Supervised learning is a type of machine learning that utilizes labelled training data to learn the target function. Unlike unsupervised learning, which learns without any guidance or labels, supervised learning is based on training examples in which output values are known (supervision)

The term “supervised” refers to the fact that the algorithm is presented with a training dataset that includes the desired answers.

How supervised learning works

According to IBM supervised learning uses a training set to teach models to yield the desired output. This training dataset includes inputs and correct outputs, which allow the model to learn over time.

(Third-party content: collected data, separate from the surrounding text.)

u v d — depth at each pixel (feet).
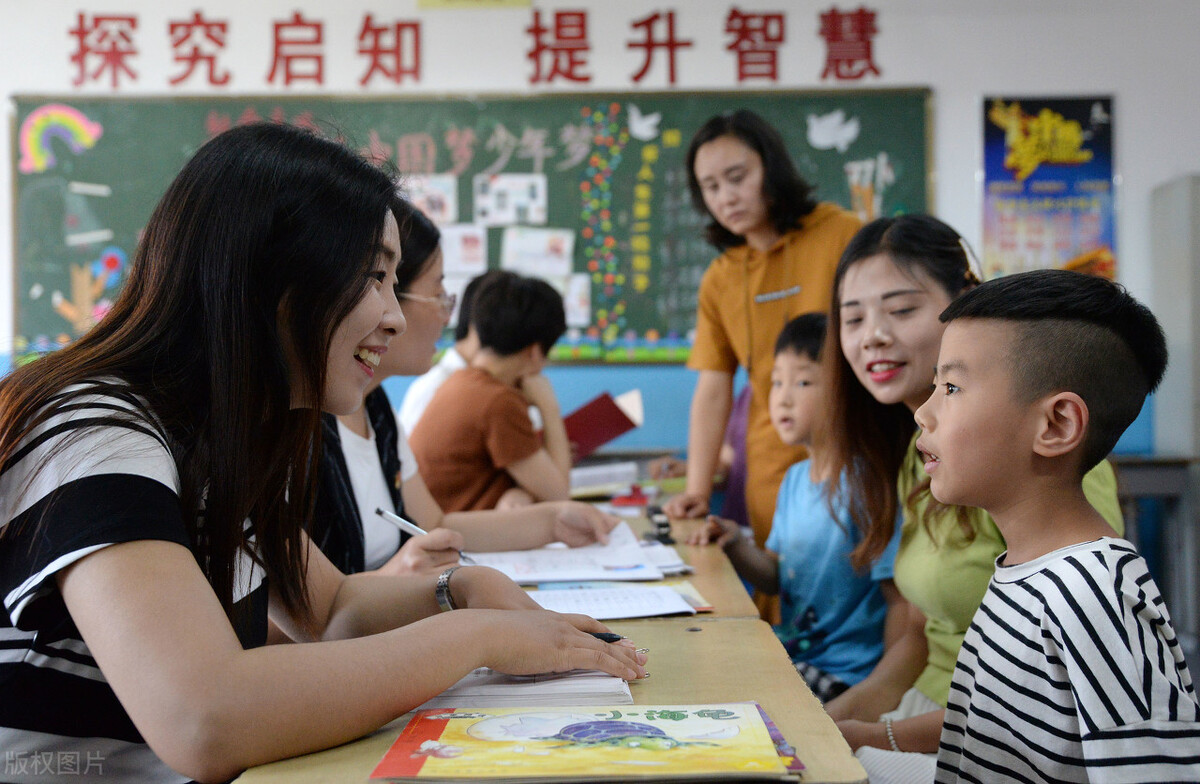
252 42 10.90
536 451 6.69
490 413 6.63
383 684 2.05
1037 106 10.78
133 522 1.96
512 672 2.35
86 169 10.82
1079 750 2.42
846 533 4.87
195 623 1.90
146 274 2.34
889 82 10.88
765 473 7.07
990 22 10.80
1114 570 2.41
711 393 7.55
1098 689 2.30
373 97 10.93
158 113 10.84
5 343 10.82
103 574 1.91
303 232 2.27
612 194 11.03
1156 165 10.76
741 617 3.42
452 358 8.15
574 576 4.04
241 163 2.29
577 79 11.00
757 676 2.61
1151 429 10.73
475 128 11.01
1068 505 2.67
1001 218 10.82
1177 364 10.30
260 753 1.87
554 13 10.95
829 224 6.99
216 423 2.24
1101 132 10.76
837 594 4.96
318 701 1.94
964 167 10.85
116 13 10.82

The algorithm measures its accuracy through the loss function, adjusting until the error has been sufficiently minimized.

Types of Supervised learning

Supervised learning has two main categories: classification and regression.

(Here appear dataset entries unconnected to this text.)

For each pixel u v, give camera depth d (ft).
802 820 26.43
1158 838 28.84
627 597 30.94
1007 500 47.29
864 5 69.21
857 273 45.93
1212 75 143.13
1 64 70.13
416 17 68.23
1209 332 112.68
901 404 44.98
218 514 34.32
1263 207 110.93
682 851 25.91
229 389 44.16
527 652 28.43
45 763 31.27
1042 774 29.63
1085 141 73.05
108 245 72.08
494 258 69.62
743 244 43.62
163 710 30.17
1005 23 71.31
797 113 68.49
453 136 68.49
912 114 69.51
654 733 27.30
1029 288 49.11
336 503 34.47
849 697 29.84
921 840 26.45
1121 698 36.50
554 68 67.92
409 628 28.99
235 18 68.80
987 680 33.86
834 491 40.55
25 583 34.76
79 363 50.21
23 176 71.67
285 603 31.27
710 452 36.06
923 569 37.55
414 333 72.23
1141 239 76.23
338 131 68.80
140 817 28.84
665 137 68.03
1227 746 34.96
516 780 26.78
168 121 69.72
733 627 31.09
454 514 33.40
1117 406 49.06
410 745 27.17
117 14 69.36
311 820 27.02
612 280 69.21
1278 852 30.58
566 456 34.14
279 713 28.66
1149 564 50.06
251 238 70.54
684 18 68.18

Classification uses an algorithm to accurately assign test data into specific categories. It recognizes specific entities within the dataset and attempts to draw some conclusions on how those entities should be labelled or defined.

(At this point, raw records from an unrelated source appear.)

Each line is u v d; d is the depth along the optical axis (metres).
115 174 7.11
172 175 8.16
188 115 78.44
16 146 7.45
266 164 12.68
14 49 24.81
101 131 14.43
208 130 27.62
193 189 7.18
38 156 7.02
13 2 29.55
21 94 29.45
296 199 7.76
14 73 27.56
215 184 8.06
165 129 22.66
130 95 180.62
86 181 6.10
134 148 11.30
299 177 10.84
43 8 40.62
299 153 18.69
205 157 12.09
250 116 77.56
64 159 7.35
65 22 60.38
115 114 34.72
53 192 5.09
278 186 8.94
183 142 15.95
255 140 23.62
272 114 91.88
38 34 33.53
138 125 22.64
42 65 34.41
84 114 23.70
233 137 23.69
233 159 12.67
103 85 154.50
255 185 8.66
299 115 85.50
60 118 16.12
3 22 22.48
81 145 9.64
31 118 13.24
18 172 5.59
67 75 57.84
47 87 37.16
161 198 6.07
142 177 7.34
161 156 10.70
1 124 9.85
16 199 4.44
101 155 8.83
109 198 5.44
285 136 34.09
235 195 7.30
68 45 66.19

Common classification algorithms are linear classifiers, support vector machines (SVM), decision trees, k-nearest neighbours, and random forests.


Regression is used to understand the relationship between dependent and independent variables.

It is commonly used to make projections, such as for sales revenue for a given business. Linear regression, logistical regression, and polynomial regression are popular regression algorithms.

Source: IBM

Supervised learning algorithms

Supervised learning is used in applications such as:

Data mining – The process of analyzing large amounts of data to discover previously unknown patterns, trends, and associations

Computer vision – The ability of computers to interpret video images and process them in useful ways

Image recognition – The ability of computers to recognize objects in images

Natural language processing (NLP) – The development of systems that enable computers to interpret human language.